The advisory includes technical details, analysis, and assessment of this cyber threat, as well as several mitigation actions that can be taken to reduce the risk of this ransomware.
First seen in July 2021, cyber actors leveraged BlackMatter with embedded, previously compromised credentials that enabled them to access the network and remotely encrypt hosts and shared drives.

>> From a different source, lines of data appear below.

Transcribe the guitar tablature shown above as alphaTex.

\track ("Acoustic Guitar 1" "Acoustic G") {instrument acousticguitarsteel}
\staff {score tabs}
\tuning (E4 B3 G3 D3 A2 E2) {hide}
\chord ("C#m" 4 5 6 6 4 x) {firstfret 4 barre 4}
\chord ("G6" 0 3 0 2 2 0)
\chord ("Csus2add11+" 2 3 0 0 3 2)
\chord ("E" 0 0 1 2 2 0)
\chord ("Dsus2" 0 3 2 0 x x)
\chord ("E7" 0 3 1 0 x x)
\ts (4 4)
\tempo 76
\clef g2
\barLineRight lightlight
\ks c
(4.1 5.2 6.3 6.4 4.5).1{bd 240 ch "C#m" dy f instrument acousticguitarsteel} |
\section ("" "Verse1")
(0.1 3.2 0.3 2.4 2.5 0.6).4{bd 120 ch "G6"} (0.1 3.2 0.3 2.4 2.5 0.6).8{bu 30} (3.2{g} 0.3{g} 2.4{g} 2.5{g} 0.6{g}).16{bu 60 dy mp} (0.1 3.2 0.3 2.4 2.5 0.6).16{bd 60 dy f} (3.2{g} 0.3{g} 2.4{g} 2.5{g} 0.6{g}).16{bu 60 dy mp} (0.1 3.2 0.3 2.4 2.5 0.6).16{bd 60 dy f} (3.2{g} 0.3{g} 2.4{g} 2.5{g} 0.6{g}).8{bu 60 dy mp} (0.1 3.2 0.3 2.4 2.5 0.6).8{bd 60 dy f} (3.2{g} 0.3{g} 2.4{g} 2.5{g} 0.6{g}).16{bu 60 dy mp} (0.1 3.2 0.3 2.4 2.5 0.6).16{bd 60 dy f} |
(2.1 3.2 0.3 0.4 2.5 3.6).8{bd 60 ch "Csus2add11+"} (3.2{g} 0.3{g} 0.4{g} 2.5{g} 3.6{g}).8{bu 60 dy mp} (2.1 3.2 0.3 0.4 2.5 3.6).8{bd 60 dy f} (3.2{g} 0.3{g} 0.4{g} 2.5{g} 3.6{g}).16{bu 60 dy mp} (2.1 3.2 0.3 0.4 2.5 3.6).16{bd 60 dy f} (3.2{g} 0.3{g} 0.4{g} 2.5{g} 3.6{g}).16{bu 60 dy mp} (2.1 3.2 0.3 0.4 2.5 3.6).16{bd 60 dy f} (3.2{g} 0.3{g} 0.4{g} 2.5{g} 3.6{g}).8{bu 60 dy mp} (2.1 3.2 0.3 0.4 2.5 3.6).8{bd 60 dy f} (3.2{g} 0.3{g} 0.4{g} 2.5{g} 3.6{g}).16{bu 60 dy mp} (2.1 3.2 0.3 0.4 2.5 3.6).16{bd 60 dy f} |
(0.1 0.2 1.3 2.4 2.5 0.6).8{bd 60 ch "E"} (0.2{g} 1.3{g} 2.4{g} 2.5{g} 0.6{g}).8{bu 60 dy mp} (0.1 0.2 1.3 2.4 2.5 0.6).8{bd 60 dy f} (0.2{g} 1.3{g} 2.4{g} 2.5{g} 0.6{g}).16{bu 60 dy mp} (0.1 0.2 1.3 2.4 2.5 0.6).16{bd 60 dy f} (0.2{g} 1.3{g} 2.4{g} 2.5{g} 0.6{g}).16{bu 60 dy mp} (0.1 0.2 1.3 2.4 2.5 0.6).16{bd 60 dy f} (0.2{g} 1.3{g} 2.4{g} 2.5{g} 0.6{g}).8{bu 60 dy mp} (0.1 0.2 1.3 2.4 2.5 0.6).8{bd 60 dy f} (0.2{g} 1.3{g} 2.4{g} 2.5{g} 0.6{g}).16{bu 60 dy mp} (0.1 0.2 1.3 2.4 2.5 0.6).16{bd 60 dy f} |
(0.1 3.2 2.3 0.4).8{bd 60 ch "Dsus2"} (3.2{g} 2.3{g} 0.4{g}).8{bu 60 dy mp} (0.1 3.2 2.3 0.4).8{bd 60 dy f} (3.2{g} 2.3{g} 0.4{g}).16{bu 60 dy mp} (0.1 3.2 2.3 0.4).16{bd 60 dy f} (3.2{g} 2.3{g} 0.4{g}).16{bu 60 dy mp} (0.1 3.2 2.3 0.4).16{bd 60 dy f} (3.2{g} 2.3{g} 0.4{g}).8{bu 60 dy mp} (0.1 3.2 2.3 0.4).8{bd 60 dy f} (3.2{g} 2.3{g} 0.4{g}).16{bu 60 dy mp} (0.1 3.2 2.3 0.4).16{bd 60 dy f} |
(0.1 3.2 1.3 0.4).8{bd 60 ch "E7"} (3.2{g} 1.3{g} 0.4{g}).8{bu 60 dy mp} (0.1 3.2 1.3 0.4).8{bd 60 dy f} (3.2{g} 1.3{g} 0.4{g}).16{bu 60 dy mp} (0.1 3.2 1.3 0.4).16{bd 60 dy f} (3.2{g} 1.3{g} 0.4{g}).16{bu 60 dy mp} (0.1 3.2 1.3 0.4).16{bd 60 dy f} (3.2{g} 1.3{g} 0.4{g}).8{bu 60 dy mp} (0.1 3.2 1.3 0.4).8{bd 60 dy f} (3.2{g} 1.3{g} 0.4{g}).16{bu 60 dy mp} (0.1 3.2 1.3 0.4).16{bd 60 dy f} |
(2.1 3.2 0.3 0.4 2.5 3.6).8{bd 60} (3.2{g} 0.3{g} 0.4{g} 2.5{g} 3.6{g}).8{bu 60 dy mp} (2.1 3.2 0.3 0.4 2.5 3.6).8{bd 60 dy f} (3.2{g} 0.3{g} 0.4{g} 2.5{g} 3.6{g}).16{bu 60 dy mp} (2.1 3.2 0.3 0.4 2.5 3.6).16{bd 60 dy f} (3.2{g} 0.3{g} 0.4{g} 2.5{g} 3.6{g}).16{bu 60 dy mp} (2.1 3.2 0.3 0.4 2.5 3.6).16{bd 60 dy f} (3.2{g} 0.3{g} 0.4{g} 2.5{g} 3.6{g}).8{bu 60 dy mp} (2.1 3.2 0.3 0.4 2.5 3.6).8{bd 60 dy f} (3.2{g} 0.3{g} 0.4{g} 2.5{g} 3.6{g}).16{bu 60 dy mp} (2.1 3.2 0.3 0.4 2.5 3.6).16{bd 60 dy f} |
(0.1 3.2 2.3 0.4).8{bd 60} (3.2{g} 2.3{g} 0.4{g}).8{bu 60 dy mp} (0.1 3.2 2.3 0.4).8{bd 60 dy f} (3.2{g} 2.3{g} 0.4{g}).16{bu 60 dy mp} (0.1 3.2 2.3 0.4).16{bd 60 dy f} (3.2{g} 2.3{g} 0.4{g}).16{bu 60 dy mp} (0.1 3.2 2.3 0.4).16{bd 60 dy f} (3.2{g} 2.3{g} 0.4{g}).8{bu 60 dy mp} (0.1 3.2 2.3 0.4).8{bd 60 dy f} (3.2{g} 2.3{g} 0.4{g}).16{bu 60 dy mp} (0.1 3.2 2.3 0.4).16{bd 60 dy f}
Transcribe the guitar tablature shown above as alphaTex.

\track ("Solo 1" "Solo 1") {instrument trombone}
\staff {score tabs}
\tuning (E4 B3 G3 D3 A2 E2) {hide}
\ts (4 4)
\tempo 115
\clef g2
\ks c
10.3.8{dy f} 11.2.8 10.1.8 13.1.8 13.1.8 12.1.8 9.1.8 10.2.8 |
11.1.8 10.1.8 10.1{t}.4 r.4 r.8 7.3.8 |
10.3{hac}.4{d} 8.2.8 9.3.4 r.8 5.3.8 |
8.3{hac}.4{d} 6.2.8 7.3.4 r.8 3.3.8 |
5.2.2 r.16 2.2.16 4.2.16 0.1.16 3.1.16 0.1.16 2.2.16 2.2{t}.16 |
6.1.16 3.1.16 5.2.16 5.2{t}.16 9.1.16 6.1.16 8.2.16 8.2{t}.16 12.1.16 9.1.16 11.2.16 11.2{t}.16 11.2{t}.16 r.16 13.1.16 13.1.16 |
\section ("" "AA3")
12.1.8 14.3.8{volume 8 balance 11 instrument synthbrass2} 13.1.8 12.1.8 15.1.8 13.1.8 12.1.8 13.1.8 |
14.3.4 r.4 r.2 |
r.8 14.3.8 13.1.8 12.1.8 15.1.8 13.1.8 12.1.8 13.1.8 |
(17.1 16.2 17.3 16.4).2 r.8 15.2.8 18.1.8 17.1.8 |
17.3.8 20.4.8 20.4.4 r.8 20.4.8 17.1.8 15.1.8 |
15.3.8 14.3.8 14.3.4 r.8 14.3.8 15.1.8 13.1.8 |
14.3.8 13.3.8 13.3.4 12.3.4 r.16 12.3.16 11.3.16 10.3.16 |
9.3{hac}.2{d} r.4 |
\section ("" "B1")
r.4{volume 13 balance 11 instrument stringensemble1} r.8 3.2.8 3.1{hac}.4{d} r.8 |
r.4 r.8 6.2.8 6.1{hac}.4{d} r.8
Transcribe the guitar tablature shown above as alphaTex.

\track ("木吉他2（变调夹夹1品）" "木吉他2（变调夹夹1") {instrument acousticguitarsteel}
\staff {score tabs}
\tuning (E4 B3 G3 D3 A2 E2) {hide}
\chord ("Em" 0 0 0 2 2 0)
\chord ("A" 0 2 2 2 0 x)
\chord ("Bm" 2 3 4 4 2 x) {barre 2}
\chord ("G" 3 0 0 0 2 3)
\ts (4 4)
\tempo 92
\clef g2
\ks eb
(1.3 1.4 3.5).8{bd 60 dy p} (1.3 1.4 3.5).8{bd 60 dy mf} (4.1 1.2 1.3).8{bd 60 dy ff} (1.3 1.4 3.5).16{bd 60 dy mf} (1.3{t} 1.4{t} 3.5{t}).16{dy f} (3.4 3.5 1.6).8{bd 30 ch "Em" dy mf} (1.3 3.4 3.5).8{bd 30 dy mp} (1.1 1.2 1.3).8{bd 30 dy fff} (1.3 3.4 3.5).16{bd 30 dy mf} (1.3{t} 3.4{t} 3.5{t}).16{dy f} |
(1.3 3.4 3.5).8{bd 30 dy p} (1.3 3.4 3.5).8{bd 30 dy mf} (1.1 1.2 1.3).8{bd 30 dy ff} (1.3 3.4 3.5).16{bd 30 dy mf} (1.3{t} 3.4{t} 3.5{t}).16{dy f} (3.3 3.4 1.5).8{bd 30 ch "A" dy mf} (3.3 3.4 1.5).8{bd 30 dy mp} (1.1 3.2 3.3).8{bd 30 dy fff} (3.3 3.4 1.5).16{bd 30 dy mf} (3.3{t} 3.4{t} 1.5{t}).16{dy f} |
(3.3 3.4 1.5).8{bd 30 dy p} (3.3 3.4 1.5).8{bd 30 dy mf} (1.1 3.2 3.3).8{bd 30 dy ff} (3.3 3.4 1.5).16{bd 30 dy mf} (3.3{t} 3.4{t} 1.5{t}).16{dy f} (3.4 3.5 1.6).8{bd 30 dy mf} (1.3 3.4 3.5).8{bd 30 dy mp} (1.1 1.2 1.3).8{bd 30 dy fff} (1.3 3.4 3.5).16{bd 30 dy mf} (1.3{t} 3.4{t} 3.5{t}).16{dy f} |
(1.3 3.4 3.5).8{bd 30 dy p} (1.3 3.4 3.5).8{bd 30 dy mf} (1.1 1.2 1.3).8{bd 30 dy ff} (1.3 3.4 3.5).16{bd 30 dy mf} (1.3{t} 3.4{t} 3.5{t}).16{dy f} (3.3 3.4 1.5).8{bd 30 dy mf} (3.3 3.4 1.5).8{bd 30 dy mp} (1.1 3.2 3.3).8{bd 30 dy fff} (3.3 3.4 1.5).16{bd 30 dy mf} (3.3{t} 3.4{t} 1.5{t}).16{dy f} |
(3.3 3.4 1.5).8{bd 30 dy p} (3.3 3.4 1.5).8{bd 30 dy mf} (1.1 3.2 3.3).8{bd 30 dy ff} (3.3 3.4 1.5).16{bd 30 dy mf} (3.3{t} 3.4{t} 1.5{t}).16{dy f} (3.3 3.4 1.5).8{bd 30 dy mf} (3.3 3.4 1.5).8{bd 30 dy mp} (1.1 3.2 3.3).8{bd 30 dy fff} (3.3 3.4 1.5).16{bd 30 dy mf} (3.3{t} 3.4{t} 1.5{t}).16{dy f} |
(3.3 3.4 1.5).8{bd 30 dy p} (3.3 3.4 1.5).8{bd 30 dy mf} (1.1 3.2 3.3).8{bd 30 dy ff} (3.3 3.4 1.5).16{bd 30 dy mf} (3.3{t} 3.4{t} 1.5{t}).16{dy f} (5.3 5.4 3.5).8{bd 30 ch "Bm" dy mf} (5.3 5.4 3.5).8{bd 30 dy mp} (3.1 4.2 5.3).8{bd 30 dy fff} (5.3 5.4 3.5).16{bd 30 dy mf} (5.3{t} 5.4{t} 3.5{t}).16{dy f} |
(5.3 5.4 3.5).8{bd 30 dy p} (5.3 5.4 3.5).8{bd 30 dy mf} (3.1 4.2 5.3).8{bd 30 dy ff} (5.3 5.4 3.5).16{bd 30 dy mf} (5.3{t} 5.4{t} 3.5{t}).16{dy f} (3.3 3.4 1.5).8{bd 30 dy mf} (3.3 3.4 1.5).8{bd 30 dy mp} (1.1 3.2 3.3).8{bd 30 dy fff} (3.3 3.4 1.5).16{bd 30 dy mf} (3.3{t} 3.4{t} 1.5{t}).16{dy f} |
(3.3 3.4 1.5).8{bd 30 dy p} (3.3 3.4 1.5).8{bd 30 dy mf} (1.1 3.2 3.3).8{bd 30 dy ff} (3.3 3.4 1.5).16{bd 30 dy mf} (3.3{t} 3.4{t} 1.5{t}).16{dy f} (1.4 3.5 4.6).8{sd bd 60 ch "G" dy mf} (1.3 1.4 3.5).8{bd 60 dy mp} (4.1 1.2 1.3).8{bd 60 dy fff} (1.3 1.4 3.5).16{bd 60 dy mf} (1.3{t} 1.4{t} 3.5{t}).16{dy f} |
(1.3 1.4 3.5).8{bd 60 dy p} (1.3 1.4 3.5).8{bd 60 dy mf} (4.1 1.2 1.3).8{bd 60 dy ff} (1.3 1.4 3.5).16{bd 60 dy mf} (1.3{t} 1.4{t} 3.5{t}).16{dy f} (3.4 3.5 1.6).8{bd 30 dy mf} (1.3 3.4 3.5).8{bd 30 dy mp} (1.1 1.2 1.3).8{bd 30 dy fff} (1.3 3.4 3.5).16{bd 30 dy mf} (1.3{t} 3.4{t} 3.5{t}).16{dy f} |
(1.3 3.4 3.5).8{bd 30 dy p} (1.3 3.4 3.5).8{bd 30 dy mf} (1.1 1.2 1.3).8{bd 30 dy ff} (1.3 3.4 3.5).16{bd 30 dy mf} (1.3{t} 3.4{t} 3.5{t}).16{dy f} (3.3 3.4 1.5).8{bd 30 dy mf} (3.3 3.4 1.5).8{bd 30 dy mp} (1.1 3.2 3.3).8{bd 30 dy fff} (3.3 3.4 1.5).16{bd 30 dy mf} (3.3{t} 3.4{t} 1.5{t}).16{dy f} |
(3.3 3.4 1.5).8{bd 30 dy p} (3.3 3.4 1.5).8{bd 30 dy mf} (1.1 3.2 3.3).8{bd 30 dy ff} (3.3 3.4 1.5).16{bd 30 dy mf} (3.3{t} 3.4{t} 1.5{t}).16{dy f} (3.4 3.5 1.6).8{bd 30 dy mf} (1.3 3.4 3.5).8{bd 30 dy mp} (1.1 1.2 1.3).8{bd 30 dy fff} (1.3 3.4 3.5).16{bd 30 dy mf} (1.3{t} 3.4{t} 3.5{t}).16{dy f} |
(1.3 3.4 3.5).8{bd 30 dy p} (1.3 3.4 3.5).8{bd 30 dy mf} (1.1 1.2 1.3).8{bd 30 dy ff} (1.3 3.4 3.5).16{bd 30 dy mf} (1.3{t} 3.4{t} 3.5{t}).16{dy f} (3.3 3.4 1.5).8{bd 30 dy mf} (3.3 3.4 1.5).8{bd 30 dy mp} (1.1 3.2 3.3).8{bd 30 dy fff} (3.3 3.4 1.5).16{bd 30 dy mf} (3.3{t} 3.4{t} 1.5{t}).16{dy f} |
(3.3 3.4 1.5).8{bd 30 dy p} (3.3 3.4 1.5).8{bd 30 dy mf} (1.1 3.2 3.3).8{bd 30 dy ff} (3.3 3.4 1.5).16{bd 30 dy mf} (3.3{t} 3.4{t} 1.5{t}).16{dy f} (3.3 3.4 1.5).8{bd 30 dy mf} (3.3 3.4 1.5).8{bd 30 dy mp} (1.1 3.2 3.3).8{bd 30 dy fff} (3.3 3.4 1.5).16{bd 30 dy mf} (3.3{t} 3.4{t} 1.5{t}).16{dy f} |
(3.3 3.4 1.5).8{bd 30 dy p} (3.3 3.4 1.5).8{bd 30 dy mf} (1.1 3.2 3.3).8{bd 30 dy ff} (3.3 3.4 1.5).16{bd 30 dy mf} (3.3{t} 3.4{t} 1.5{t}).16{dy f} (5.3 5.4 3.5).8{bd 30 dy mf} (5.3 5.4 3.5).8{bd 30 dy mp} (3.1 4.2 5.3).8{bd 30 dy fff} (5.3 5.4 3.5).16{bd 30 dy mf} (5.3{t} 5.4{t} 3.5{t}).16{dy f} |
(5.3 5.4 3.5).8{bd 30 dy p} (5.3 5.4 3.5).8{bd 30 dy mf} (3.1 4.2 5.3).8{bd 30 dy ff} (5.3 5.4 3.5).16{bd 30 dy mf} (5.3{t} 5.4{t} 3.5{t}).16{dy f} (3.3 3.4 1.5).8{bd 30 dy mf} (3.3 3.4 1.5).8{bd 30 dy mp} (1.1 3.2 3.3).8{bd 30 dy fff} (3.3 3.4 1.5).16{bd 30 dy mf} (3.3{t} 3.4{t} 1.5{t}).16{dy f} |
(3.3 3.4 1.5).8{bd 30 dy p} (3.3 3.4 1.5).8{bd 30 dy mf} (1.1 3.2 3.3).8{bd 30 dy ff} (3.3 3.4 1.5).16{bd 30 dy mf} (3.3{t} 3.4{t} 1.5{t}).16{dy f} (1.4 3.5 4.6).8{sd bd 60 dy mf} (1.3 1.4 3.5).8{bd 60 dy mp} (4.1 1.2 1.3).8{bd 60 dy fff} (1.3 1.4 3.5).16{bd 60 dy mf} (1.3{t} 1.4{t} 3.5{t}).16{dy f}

When the actors found backup data stores and appliances on the network, not stored offsite, they wiped or reformatted the data.
BlackMatter is a ransomware-as-a-service (Raas) tool, which means the developers are able to profit from cybercriminal affiliates (i.e., BlackMatter actors) who deploy it.
”The FBI, along with CISA and NSA, is dedicated to preventing, disrupting, and combating the evolving ransomware threat,” said Bryan Vorndran, Assistant Director of the FBI’s Cyber Division. “Unfortunately, too many ransomware incidents go unreported, and because silence benefits the cybercriminals the most, we ask targeted entities to contact their local FBI Field Office and speak to a cyber agent.
By reporting a cyber incident, targeted entities are enhancing our ability to respond and investigate with the goal of disrupting cybercriminal operations. We will continue to leverage our unique authorities and capabilities to protect the American people from this threat; however, we cannot accomplish this alone.”
The advisory is available on the new, whole-of-government ransomware website, StopRansomware.gov.